***** Quoted passage *****
Sabtu, 09 Juni 2012

MEMORY MANAGEMENT



The needs of users can be met best by a computing environment that supports modular
programming and the flexible use of data. System managers need efficient and
orderly control of storage allocation.The OS, to satisfy these requirements, has five
principal storage management responsibilities:

Process isolation: The OS must prevent independent processes from interfering
with each other’s memory, both data and instructions.
Automatic allocation and management: Programs should be dynamically allocated
across the memory hierarchy as required. Allocation should be transparent
to the programmer. Thus, the programmer is relieved of concerns relating
to memory limitations, and the OS can achieve efficiency by assigning memory
to jobs only as needed.
Support of modular programming: Programmers should be able to define
program modules, and to create, destroy, and alter the size of modules
dynamically.
Protection and access control: Sharing of memory, at any level of the memory
hierarchy, creates the potential for one program to address the memory space
of another.This is desirable when sharing is needed by particular applications.
At other times, it threatens the integrity of programs and even of the OS itself.
The OS must allow portions of memory to be accessible in various ways by
various users.
Long-term storage: Many application programs require means for storing information
for extended periods of time, after the computer has been powered
down.

Typically, operating systems meet these requirements with virtual memory and
file system facilities.The file system implements a long-term store, with information
stored in named objects, called files. The file is a convenient concept for the programmer
and is a useful unit of access control and protection for the OS.
***** Entries supplied *****
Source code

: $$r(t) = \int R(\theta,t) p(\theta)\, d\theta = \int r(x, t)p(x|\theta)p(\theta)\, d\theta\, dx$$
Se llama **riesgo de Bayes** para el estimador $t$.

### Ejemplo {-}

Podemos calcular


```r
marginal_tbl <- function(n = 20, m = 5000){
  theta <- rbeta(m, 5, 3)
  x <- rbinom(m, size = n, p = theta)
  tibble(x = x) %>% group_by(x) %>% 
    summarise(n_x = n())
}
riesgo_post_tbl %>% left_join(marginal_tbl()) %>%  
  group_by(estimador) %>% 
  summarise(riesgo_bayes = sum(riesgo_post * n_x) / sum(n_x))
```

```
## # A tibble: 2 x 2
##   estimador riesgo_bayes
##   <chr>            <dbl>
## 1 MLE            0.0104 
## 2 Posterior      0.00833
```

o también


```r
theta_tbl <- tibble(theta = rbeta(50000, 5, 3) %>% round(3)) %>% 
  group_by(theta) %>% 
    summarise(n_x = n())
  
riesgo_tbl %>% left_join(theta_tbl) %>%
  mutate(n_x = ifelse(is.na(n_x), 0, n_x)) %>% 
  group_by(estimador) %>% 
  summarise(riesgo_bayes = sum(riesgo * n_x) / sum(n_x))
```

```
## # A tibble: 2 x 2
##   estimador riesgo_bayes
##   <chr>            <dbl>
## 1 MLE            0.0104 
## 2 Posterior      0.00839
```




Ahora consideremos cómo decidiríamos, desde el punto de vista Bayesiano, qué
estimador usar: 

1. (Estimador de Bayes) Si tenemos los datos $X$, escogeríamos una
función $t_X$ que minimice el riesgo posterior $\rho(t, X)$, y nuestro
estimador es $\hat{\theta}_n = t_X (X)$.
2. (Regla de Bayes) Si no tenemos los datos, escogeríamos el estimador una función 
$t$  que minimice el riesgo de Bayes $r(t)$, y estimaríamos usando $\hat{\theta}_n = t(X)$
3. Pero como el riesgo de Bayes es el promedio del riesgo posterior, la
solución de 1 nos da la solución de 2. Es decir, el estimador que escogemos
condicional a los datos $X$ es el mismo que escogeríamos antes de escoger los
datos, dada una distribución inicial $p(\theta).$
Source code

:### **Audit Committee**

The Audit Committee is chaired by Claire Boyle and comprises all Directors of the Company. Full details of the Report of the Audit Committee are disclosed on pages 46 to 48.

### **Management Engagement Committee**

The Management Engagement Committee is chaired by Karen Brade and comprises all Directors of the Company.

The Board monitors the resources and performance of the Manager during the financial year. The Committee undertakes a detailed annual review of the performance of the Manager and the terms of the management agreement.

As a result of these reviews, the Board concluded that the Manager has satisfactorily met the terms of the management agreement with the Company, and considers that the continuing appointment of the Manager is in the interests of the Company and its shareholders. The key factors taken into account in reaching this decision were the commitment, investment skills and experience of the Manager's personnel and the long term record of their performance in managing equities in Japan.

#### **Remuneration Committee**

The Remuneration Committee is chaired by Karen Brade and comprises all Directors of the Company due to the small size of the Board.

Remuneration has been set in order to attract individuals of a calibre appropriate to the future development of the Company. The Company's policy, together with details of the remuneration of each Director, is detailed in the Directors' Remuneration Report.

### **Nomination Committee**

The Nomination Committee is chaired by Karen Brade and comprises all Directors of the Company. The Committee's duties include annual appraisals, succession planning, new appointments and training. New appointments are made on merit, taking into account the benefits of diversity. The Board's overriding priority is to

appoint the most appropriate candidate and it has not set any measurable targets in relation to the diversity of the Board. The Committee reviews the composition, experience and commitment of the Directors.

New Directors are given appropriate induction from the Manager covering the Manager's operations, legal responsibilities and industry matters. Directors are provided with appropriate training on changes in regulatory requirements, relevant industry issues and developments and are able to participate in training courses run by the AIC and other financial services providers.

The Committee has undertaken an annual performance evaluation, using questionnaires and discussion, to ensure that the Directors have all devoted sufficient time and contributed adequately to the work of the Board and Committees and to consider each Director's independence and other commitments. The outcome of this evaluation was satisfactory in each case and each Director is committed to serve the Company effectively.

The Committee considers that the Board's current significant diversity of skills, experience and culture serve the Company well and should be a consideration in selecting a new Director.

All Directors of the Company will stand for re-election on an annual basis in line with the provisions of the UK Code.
*****
**Activity:**
Go on with the piece on memory management, starting right after its last sentence.

**Exercise response:**
Virtual memory is a facility that allows programs to address memory from a
logical point of view, without regard to the amount of main memory physically
available.Virtual memory was conceived to meet the requirement of having multiple
user jobs reside in main memory concurrently, so that there would not be a hiatus
between the execution of successive processes while one process was written
out to secondary store and the successor process was read in. Because processes
vary in size, if the processor switches among a number of processes, it is difficult to
pack them compactly into main memory. Paging systems were introduced, which
allow processes to be comprised of a number of fixed-size blocks, called pages. A
program references a word by means of a virtual address consisting of a page number
and an offset within the page. Each page of a process may be located anywhere
in main memory. The paging system provides for a dynamic mapping between the
virtual address used in the program and a real address, or physical address, in main
memory.

With dynamic mapping hardware available, the next logical step was to eliminate
the requirement that all pages of a process reside in main memory simultaneously.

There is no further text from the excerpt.